In the life sciences, however, co-working spaces are less common, largely because the infrastructure must accommodate desk workers and scientists needing lab space. 

Money, Money, Money

Allan Glass is the CEO of HATCHspaces, a company that provides co-working spaces specifically tailored to the life sciences. He told BioSpace there are two primary challenges to creating these spaces:

  1. Finding an appropriately-sized building to accommodate the infrastructure needed to build a lab, and 

  2. affording said building and any necessary renovations. 

Glass explained some of the ways in which a building suitable for a lab differs from a typical office building. 

“Lab buildings have more extensive air handling systems, heavy power that is sub-divided for each tenant, backup power generators for emergency purposes, high ceiling clearances to account for additional air handling…” and much more, he said. 

This is one reason many startups in the industry fail–the cost is simply too great. HATCHspaces was formed to solve that problem, Glass said, as it caters to groups that are ready to “hatch” into their next stage of growth. 

“Our lab suites are suited for companies that no longer rely upon grant funding from agencies such as the NIH, CDC or NSF and have begun to raise private capital from private equity firms and/or venture capital partners,” he explained. 

Glass also emphasized the importance of community for small companies or those that are just starting out. There is a higher likelihood of success, he said, for those that surround themselves with like-minded individuals. 

“We have found that nurturing companies at an early stage as they move through the ‘valley of death’ greatly enhances their chance of success,” Glass said. 

Distribution Drives Innovation

One drawback of co-working spaces is that they are typically only available in large cities with dense populations. Because of this, many see them as a temporary fad. 

John Flavin, founder and CEO of Portal Innovations, disagrees. Portal Innovations is a venture capital firm that provides life sciences companies with early-stage funding and fully equipped fully-equipped, shared lab spaces. 

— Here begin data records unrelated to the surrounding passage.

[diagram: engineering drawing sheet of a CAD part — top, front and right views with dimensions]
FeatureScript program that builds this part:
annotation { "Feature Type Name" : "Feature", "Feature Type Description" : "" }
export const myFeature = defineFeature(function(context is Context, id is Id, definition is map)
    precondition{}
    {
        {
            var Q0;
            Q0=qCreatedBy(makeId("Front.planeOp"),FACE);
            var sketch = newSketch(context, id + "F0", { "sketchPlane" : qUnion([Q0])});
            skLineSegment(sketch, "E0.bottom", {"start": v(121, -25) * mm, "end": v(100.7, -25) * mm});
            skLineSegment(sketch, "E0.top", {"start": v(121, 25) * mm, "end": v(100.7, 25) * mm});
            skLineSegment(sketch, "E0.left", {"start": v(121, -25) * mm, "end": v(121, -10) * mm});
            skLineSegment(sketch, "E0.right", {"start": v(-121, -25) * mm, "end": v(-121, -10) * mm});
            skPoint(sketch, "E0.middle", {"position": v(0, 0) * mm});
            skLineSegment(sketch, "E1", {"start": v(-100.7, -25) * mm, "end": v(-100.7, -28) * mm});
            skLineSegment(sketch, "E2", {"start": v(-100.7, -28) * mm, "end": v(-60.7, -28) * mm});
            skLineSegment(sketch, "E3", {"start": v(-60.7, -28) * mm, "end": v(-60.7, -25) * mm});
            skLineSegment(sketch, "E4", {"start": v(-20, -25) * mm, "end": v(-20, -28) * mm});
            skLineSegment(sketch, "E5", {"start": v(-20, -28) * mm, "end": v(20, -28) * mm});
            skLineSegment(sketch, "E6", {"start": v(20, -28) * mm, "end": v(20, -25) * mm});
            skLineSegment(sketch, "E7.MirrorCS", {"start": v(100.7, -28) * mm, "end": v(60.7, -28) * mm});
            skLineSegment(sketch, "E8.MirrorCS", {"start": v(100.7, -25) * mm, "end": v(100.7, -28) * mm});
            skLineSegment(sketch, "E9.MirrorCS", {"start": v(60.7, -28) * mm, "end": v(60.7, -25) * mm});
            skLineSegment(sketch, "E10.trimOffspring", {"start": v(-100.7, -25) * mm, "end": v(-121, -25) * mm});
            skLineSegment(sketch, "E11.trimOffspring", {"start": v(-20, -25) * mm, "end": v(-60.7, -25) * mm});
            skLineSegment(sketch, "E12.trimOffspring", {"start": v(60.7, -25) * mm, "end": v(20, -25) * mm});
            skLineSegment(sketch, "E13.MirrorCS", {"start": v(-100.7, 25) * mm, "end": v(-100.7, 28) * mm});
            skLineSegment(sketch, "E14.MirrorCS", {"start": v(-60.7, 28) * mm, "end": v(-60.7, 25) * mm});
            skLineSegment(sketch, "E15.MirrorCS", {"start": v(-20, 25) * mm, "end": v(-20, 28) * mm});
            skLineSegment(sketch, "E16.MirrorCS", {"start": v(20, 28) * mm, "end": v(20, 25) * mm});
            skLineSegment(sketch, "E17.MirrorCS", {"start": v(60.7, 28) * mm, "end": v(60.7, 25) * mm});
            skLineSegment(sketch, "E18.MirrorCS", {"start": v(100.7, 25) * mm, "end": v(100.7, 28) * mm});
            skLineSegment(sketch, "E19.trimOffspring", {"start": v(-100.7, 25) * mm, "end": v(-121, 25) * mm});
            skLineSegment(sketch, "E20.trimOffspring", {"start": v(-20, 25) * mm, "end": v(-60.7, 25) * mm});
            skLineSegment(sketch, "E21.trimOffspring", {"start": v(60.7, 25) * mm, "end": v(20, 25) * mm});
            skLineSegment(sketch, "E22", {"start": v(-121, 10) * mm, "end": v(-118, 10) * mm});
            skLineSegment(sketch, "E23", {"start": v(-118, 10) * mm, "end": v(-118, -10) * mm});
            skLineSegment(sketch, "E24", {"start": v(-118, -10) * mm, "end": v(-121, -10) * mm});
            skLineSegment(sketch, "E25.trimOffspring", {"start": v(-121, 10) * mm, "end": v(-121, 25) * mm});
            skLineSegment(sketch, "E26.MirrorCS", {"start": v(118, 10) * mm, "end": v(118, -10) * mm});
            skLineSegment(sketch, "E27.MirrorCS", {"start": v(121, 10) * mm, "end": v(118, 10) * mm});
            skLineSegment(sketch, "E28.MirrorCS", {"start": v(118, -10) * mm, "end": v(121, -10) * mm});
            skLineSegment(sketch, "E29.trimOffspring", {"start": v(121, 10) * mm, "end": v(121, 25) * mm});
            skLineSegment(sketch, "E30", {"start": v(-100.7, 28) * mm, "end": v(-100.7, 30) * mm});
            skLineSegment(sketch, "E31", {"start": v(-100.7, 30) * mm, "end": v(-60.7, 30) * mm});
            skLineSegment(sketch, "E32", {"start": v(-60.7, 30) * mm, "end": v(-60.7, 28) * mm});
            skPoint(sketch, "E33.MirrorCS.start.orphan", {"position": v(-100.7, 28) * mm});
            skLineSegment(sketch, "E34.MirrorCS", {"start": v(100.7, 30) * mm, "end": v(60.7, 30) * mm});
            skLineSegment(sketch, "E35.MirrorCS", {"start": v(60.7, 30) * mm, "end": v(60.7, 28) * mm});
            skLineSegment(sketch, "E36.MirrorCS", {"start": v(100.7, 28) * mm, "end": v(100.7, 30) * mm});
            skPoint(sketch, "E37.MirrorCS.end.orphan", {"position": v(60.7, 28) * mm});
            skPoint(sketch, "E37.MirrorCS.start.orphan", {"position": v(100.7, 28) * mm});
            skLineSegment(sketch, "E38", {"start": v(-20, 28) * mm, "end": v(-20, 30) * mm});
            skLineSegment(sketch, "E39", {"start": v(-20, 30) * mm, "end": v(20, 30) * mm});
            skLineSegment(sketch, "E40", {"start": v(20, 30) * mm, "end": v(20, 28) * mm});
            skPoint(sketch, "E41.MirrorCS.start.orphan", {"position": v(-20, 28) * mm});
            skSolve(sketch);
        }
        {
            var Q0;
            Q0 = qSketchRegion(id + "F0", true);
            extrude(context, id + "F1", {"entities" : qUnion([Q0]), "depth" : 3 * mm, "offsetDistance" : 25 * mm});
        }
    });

Flavin told BioSpace that a few years ago, life sciences-focused co-working spaces were concentrated in established biotech hubs like Boston, San Francisco and San Diego. He said he now sees more of these spaces opening in emerging cities like Chicago, Houston and Atlanta, and he expects this to rapidly increase over the next decade. 

“Co-working environments now are becoming available…in brand new markets that you couldn't [previously] work from in biotech, and offering that infrastructure in these locations creates new growth areas beyond those typical hotspots,” Flavin said. 

These emerging cities are chosen partly because of the talent they already house. Flavin said his company is expanding from Chicago to several locations across the U.S., all of which will be based near universities known for their life sciences programs.

Flavin said these decisions are based on what he sees as the future of the industry. He believes the days of talent moving to biopharma hot spots are numbered. And distribution of talent, he said, is beneficial not only for the workforce but for patients as well. 

“I think the biotech company of the future will be distributed,” Flavin said. “We’re going to see more diverse ideas, more innovation, different patient populations …overall, it’ll be good for the economy and for new ideas that will ultimately impact patients over time.”